Volunteer Tower, Bunowen More, Co. Galway

Co. Galway |

Signal & Watch

Volunteer Tower, Bunowen More, Co. Galway

On the bare, oval summit of Bunowen Hill above Bunowen Bay in Connemara, a hilltop that commands unobstructed views in every direction, three different centuries have left their marks within a few dozen metres of one another.

The most visible is the least ancient: a Second World War lookout post, LOP 53, unusual among its type in being surrounded by a low rubble stone enclosure. A short distance to its south, the number 53 is picked out on the hillside in loose stone, the surviving fragment of what was once an "Eire 53" sign. These signs were laid out on Irish coastlines during the Emergency to identify neutral territory to aircraft overhead. The enclosure wall of the lookout post may well incorporate masonry stripped from an older structure on the same summit, a signal tower built around 1806 whose stones were long ago carted away for field walls and buildings elsewhere. What remains of that earlier tower amounts to two grassed-over sections of walling forming a right angle, their inner faces still showing intact stonework, the whole barely thirty centimetres high.

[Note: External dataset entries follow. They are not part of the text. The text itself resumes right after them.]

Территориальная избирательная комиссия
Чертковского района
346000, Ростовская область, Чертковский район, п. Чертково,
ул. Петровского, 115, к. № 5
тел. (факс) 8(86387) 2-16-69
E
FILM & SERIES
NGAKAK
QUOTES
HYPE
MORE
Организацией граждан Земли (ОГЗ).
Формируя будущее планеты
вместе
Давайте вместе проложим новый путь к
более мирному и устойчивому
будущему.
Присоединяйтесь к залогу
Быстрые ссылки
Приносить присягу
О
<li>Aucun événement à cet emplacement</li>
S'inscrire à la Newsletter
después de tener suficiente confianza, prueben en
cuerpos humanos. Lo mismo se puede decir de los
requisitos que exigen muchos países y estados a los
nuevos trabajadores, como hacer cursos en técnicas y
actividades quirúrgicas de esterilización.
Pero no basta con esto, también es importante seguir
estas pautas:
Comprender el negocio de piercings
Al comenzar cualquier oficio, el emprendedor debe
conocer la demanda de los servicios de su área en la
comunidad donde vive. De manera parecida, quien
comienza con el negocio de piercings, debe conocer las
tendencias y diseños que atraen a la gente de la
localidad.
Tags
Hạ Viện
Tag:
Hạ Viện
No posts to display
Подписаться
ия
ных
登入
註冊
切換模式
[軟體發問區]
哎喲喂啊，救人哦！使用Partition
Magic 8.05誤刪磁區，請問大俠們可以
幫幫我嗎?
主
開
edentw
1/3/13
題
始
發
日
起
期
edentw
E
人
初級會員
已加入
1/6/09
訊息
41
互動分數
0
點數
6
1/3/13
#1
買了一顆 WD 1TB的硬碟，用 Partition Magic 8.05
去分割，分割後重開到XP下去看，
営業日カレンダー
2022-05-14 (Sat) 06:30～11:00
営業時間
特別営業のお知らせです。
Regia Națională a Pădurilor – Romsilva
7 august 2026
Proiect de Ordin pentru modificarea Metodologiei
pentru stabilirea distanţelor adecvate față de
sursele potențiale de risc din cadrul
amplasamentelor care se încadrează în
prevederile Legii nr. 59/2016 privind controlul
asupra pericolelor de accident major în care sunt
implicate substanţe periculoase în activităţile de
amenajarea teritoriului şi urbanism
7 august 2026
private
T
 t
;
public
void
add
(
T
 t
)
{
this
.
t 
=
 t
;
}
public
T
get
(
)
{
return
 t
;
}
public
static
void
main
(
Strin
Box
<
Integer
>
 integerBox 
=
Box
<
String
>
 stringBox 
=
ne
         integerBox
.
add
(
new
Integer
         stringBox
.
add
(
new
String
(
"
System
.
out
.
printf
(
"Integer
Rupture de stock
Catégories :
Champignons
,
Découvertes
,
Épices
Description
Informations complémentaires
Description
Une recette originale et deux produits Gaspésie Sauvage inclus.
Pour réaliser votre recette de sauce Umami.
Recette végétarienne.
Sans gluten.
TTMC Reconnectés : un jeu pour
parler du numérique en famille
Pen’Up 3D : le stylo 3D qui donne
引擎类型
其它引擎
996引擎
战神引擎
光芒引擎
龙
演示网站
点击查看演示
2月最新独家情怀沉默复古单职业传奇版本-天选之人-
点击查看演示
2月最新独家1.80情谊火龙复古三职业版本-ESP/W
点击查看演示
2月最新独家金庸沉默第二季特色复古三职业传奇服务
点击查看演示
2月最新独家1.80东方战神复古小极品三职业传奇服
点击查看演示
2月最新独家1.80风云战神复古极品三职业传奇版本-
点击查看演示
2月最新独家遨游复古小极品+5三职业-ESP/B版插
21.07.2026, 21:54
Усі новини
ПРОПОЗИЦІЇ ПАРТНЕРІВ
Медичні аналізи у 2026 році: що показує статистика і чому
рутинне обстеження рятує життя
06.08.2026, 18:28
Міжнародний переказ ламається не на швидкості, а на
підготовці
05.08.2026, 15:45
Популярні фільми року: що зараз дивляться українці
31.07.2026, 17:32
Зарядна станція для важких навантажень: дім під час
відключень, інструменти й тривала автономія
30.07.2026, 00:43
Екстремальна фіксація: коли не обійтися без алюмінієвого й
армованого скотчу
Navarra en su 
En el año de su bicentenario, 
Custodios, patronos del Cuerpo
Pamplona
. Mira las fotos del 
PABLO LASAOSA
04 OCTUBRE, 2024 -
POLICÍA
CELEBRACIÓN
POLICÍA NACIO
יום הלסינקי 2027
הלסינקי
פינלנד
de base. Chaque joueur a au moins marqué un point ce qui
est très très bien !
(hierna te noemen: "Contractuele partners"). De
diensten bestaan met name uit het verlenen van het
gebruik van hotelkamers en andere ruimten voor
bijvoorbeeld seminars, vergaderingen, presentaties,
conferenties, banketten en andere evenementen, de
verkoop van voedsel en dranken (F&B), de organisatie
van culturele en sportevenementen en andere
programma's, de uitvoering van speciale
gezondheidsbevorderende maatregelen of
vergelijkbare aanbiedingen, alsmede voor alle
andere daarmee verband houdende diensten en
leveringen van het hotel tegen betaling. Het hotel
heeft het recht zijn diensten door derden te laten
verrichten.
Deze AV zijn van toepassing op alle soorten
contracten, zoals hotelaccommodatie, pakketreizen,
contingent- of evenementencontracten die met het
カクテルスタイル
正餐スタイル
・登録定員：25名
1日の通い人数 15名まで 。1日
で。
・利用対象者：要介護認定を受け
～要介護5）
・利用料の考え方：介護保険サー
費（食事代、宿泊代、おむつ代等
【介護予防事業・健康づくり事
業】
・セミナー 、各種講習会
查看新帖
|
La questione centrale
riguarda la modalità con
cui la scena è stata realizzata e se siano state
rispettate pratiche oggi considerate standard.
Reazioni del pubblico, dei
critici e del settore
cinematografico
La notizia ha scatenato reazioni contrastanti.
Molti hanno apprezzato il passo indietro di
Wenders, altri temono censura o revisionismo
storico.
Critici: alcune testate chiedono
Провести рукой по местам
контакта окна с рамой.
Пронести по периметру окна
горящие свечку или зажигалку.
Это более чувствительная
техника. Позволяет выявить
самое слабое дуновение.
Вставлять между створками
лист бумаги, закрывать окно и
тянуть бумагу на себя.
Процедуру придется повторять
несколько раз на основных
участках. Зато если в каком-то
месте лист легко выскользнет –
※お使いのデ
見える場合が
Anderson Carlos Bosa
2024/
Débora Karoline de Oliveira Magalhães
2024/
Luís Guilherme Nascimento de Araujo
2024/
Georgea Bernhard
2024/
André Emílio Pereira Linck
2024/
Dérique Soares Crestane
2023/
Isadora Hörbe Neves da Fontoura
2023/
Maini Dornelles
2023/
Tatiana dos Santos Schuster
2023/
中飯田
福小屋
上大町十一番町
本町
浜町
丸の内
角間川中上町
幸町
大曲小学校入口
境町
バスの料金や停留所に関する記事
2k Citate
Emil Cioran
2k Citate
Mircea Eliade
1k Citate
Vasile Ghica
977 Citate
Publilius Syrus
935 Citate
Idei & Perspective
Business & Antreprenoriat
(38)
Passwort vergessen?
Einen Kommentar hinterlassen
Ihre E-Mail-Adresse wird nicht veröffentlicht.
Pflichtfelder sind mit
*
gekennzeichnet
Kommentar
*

The signal tower at Bunowen was one of more than eighty constructed by the British Board of Ordnance in the first decade of the nineteenth century, forming a continuous coastal chain from Dublin Bay clockwise around the island to Malin Head in County Donegal. Its purpose was to relay warnings of an approaching French invasion fleet using naval signal posts. The system was abandoned by the mid-1810s once the threat had receded, and the towers were left to whatever fate local demand for building stone could arrange. The Bunowen tower was originally two storeys, square in plan, with internal dimensions of roughly 4.25 metres on each side. Its nearest neighbours in the chain, at Ard Castle Hill to the south-east and Cleggan Hill to the north, have fared no better; both are demolished or reduced to low ruins, and neither is now visible from Bunowen Hill. About 23 metres to the north-west of the signal tower site stand the fragmentary remains of what appears to have been a folly, a purely decorative or whimsical structure with no defensive or functional purpose, erected by the Geoghegan family, later the O'Neills, of nearby Bunowen Castle. The castle itself, a ruinous castellated former country house, sits roughly 325 metres to the north-east. Follies of this kind were fashionable across Irish estates during the late eighteenth and early nineteenth centuries, and the corner walling and a splayed window reveal are all that survive here.

The hilltop also sits in older company. A medieval parish church lies around 164 metres to the east, and roughly 242 metres to the west is a holy well recorded on the Ordnance Survey's first edition six-inch map, surveyed around 1837 to 1838, under the name "Well of the Seven Daughters". The name alone suggests a layer of local tradition that the map-makers noted but did not explain.